Prologue
"The great empires are not shy." - Publius (or Gaius) Cornelius Tacitus (ca. 56 AD - ca. 120 AD)
In the 1st century of our era. Europe was largely dominated by the most prosperous empire the West had ever seen. The Roman Empire, with a population of 80 million people. It was at that time the civilization with the most sophisticated technology in the world; weapons, crops and ships were the Romans the most advanced. Scipio and his family managed to crush and make Rome control the Mediterranean. Julius Caesar, defeated an ancient enemy who came to sack Holy Rome; The roosters. Octavian Augustus, the adopted son of Julius Caesar, abolished the corrupt and degenerate Roman Republic by adopting the Empire. While Emperor Claudius, conquered Britannia. And the Emperor Trajan, defeated the Dacians, securing the gold mines and instilling as natural defenses, the Carpathian mountains.
In the reign of Marcus Aurelius, there was an event that would mark the change in the timeline. A Roman businessman in Britannia, obtained permission to explore the Septentrionalis Oceanus (North Sea) in search of islands that would serve as port-camps for the British-Roman whaling industry. Thanks to this enterprising businessman, they found an archipelago consisting of 18 islands of volcanic origin, of which 17 are habitable. Its territory is predominantly mountainous, with cliffs that serve as habitat for thousands of seabirds. It is dominated by grasslands and lacks forests. The Explorers called them Insulas cetegrandias (OTL: Faroe Islands), motivated by a current of curiosity as Roman fishermen and whalers went further north.
Later the next extension of land to be found was an island with a volcano at the same time that was characterized by deserts, mountains, glaciers and glacial rivers that flow towards the sea through the lowlands. The island was called Terra Nives. (OTL: Iceland) is quickly becoming a major source of seafood, from fish to whales to ivory.

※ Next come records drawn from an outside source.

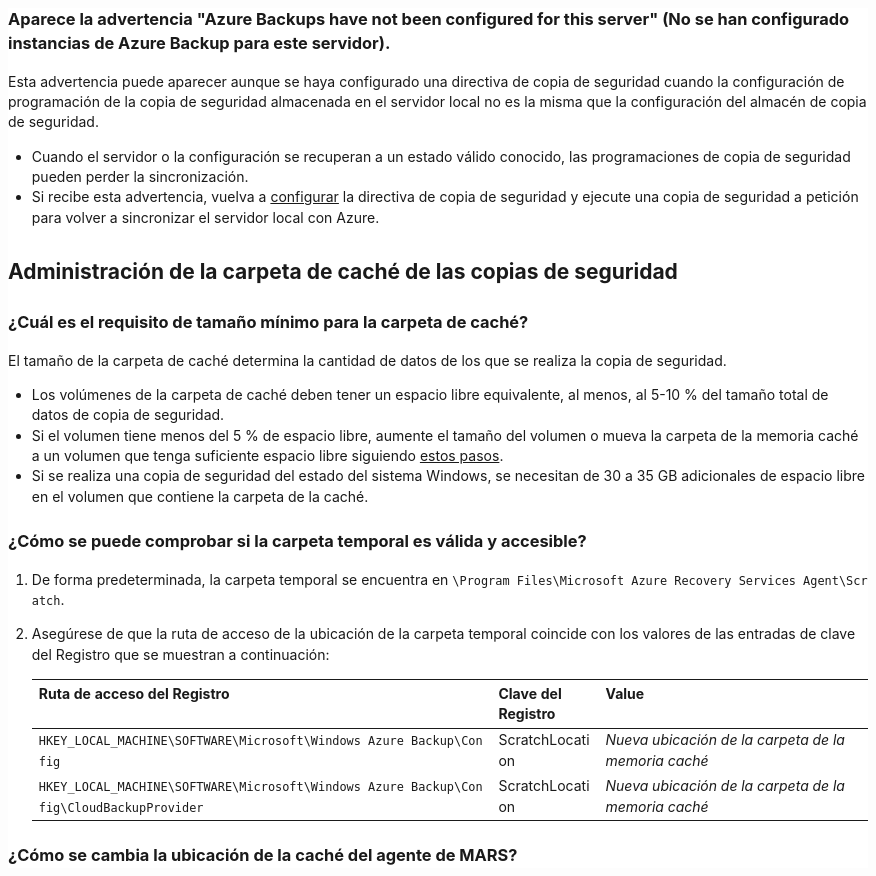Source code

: ### <a name="the-warning-azure-backups-have-not-been-configured-for-this-server-appears"></a>Aparece la advertencia "Azure Backups have not been configured for this server" (No se han configurado instancias de Azure Backup para este servidor).

Esta advertencia puede aparecer aunque se haya configurado una directiva de copia de seguridad cuando la configuración de programación de la copia de seguridad almacenada en el servidor local no es la misma que la configuración del almacén de copia de seguridad.

* Cuando el servidor o la configuración se recuperan a un estado válido conocido, las programaciones de copia de seguridad pueden perder la sincronización.
* Si recibe esta advertencia, vuelva a [configurar](backup-azure-manage-windows-server.md) la directiva de copia de seguridad y ejecute una copia de seguridad a petición para volver a sincronizar el servidor local con Azure.

## <a name="manage-the-backup-cache-folder"></a>Administración de la carpeta de caché de las copias de seguridad

### <a name="whats-the-minimum-size-requirement-for-the-cache-folder"></a>¿Cuál es el requisito de tamaño mínimo para la carpeta de caché?

El tamaño de la carpeta de caché determina la cantidad de datos de los que se realiza la copia de seguridad.

* Los volúmenes de la carpeta de caché deben tener un espacio libre equivalente, al menos, al 5-10 % del tamaño total de datos de copia de seguridad.
* Si el volumen tiene menos del 5 % de espacio libre, aumente el tamaño del volumen o mueva la carpeta de la memoria caché a un volumen que tenga suficiente espacio libre siguiendo [estos pasos](#how-do-i-change-the-cache-location-for-the-mars-agent).
* Si se realiza una copia de seguridad del estado del sistema Windows, se necesitan de 30 a 35 GB adicionales de espacio libre en el volumen que contiene la carpeta de la caché.

### <a name="how-to-check-if-scratch-folder-is-valid-and-accessible"></a>¿Cómo se puede comprobar si la carpeta temporal es válida y accesible?

1. De forma predeterminada, la carpeta temporal se encuentra en `\Program Files\Microsoft Azure Recovery Services Agent\Scratch`.
2. Asegúrese de que la ruta de acceso de la ubicación de la carpeta temporal coincide con los valores de las entradas de clave del Registro que se muestran a continuación:

    | Ruta de acceso del Registro | Clave del Registro | Value |
    | --- | --- | --- |
    | `HKEY_LOCAL_MACHINE\SOFTWARE\Microsoft\Windows Azure Backup\Config` |ScratchLocation |*Nueva ubicación de la carpeta de la memoria caché* |
    | `HKEY_LOCAL_MACHINE\SOFTWARE\Microsoft\Windows Azure Backup\Config\CloudBackupProvider` |ScratchLocation |*Nueva ubicación de la carpeta de la memoria caché* |

### <a name="how-do-i-change-the-cache-location-for-the-mars-agent"></a>¿Cómo se cambia la ubicación de la caché del agente de MARS?
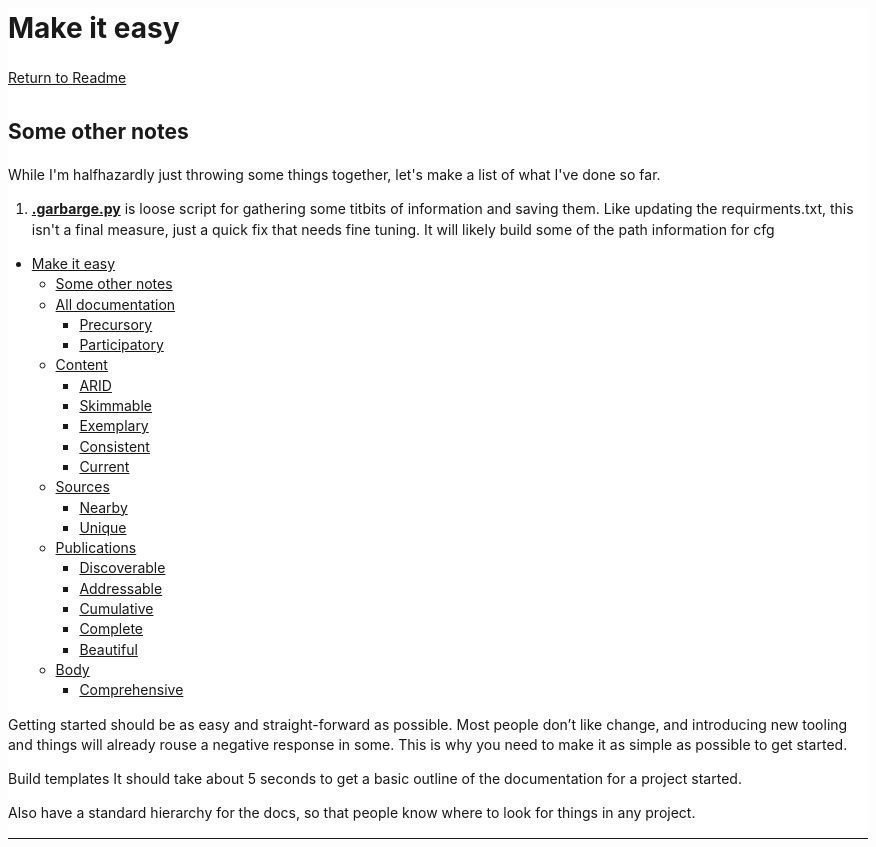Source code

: # Make it easy

[Return to Readme](../readme.md)


## Some other notes

While I'm halfhazardly just throwing some things together, let's make a list of what I've done so far.

1. **[.garbarge.py](../.garbarge.py)** is loose script for gathering some titbits of information and saving them. Like updating the requirments.txt, this isn't a final measure, just a quick fix that needs fine tuning. It will likely build some of the path information for cfg

- [Make it easy](#make-it-easy)
  - [Some other notes](#some-other-notes)
  - [All documentation](#all-documentation)
    - [Precursory](#precursory)
    - [Participatory](#participatory)
  - [Content](#content)
    - [ARID](#arid)
    - [Skimmable](#skimmable)
    - [Exemplary](#exemplary)
    - [Consistent](#consistent)
    - [Current](#current)
  - [Sources](#sources)
    - [Nearby](#nearby)
    - [Unique](#unique)
  - [Publications](#publications)
    - [Discoverable](#discoverable)
    - [Addressable](#addressable)
    - [Cumulative](#cumulative)
    - [Complete](#complete)
    - [Beautiful](#beautiful)
  - [Body](#body)
    - [Comprehensive](#comprehensive)








Getting started should be as easy and straight-forward as possible. Most people don’t like change, and introducing new tooling and things will already rouse a negative response in some. This is why you need to make it as simple as possible to get started.

Build templates
It should take about 5 seconds to get a basic outline of the documentation for a project started.

Also have a standard hierarchy for the docs, so that people know where to look for things in any project.

---------------------------------------------------------------
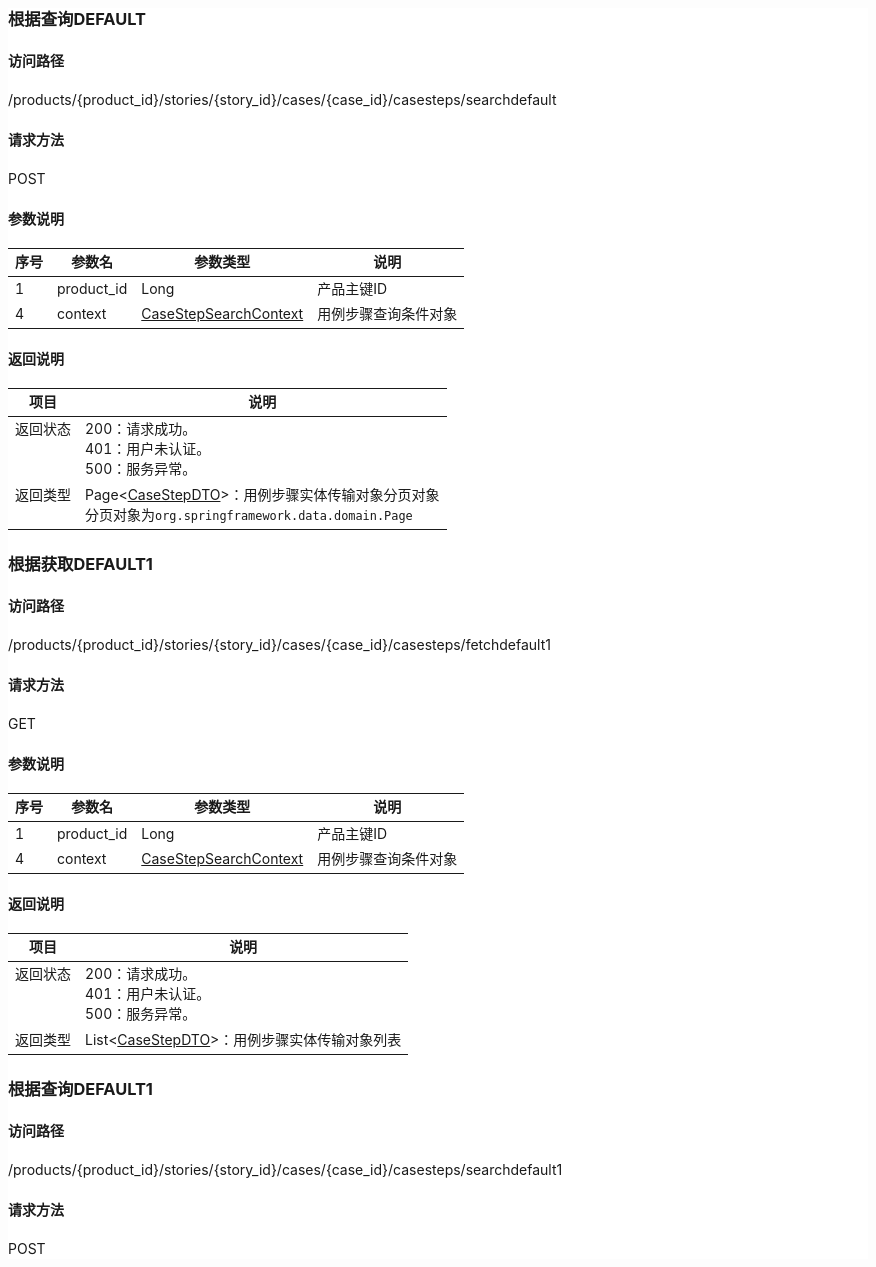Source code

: ### 根据查询DEFAULT
#### 访问路径
/products/{product_id}/stories/{story_id}/cases/{case_id}/casesteps/searchdefault

#### 请求方法
POST

#### 参数说明
| 序号 | 参数名 | 参数类型 | 说明 |
| -- | -- | -- | -- |
| 1 | product_id | Long | 产品主键ID |/r/n| 2 | story_id | Long | 需求主键ID |/r/n| 3 | case_id | Long | 测试用例主键ID |
| 4 | context | [CaseStepSearchContext](#CaseStepSearchContext) | 用例步骤查询条件对象 |

#### 返回说明
| 项目 | 说明 |
| -- | -- |
| 返回状态 | 200：请求成功。<br>401：用户未认证。<br>500：服务异常。 |
| 返回类型 | Page<[CaseStepDTO](#CaseStepDTO)>：用例步骤实体传输对象分页对象<br>分页对象为`org.springframework.data.domain.Page` |

### 根据获取DEFAULT1
#### 访问路径
/products/{product_id}/stories/{story_id}/cases/{case_id}/casesteps/fetchdefault1

#### 请求方法
GET

#### 参数说明
| 序号 | 参数名 | 参数类型 | 说明 |
| -- | -- | -- | -- |
| 1 | product_id | Long | 产品主键ID |/r/n| 2 | story_id | Long | 需求主键ID |/r/n| 3 | case_id | Long | 测试用例主键ID |
| 4 | context | [CaseStepSearchContext](#CaseStepSearchContext) | 用例步骤查询条件对象 |

#### 返回说明
| 项目 | 说明 |
| -- | -- |
| 返回状态 | 200：请求成功。<br>401：用户未认证。<br>500：服务异常。 |
| 返回类型 | List<[CaseStepDTO](#CaseStepDTO)>：用例步骤实体传输对象列表 |

### 根据查询DEFAULT1
#### 访问路径
/products/{product_id}/stories/{story_id}/cases/{case_id}/casesteps/searchdefault1

#### 请求方法
POST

Around 170, a huge island was found in the far North. The explorers called it Glacialis Terra (OTL: Greenland)) Glacialis Terra stood out for being exclusively dedicated to fishing and exporting fish. Shrimp exports became the largest source of entry for the economy. At the same time the first people from the north were found. These Barbarus Septentrionalis, (OTL: Inuit) semi-nomads were fishermen and hunters who gathered in lakes, seas, ice shelves and tundra. While there are some thoughts that the Barbarus Septentrionalis were hostile to early Roman explorers, fishermen, and whalers, early relationships with whaling stations along the coast were based on a mutual interest in trade on the other hand, the Barbarians. They do not appear to have interfered with Roman operations, but raided the stations in winter, taking tools and articles of worked iron, which they adapted to their own needs.